### WHAT THIS TASK INVOLVES:
Would you return each entry exactly as written, omitting any pictures?
[DATA SECTION — start]
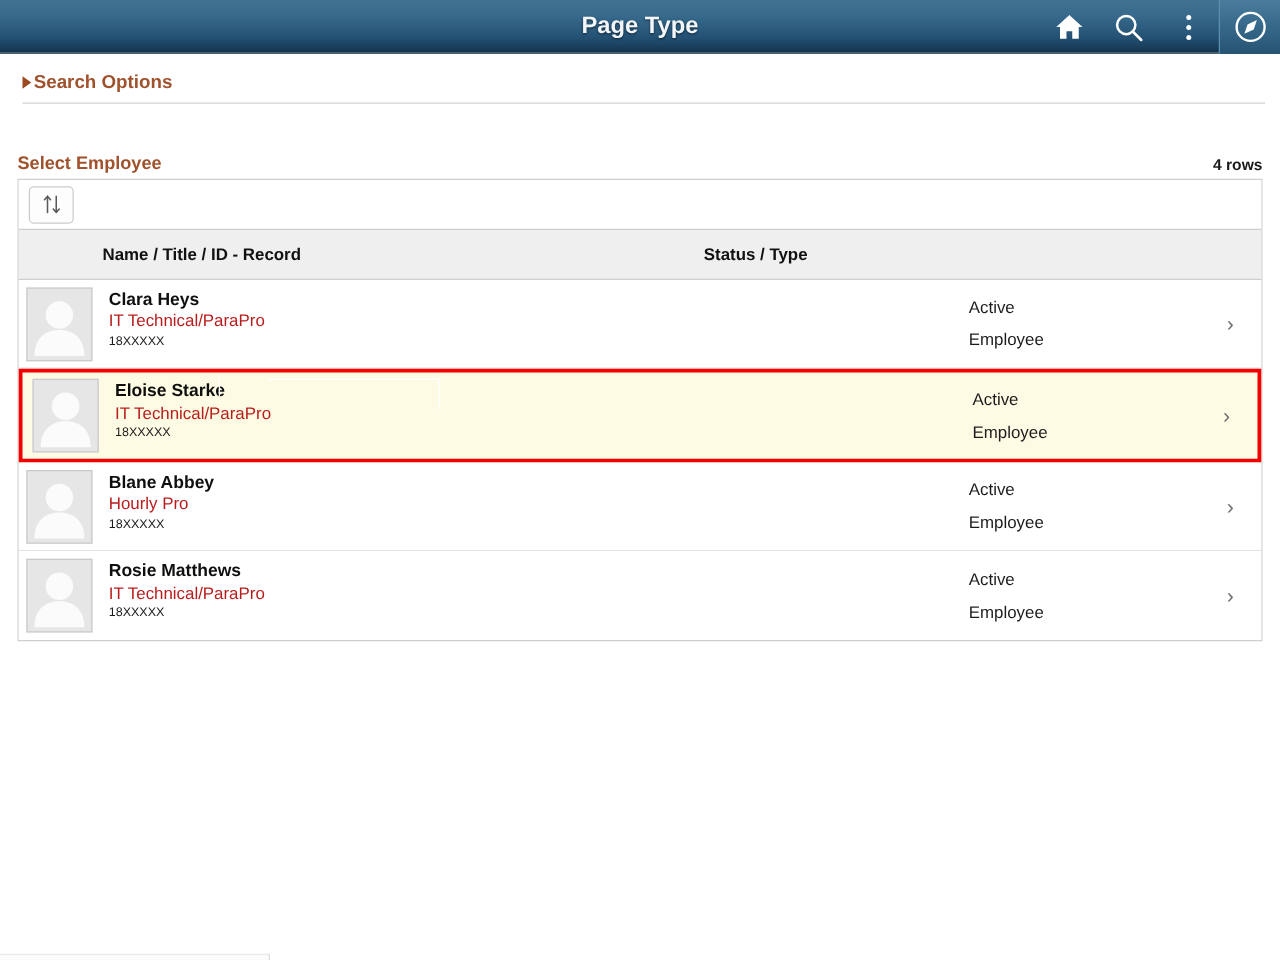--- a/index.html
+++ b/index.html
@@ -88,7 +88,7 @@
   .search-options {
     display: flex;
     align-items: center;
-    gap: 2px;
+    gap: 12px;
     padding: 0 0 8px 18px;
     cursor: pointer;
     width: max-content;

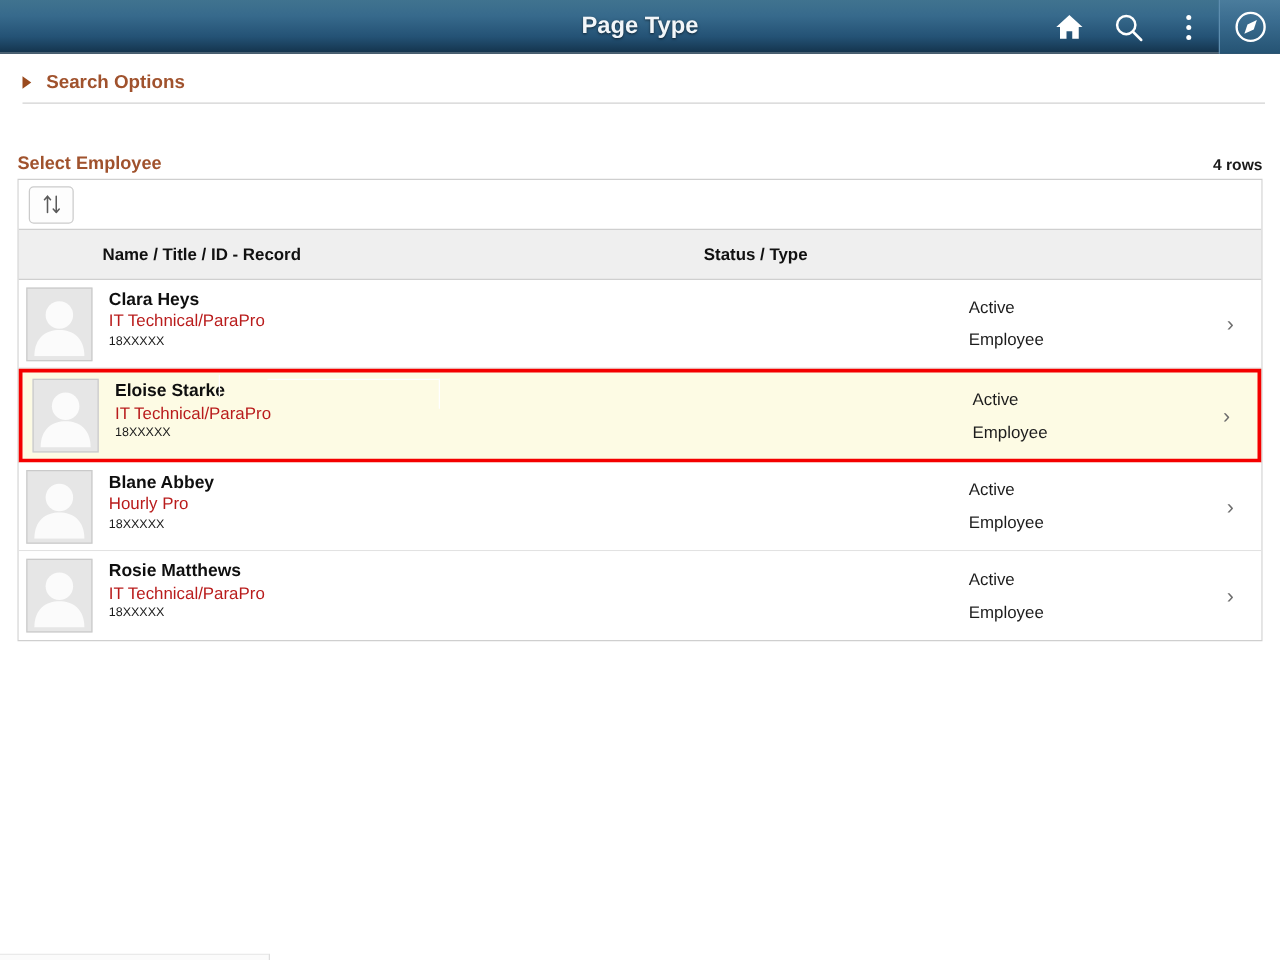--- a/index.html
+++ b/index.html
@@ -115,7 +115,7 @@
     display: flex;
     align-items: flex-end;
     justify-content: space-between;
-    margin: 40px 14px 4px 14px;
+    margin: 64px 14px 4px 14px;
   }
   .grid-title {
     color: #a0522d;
[DATA SECTION — finish]
### ANSWER SPACE:
--- a/index.html
+++ b/index.html
@@ -88,7 +88,7 @@
   .search-options {
     display: flex;
     align-items: center;
-    gap: 2px;
+    gap: 12px;
     padding: 0 0 8px 18px;
     cursor: pointer;
     width: max-content;

--- a/index.html
+++ b/index.html
@@ -115,7 +115,7 @@
     display: flex;
     align-items: flex-end;
     justify-content: space-between;
-    margin: 40px 14px 4px 14px;
+    margin: 64px 14px 4px 14px;
   }
   .grid-title {
     color: #a0522d;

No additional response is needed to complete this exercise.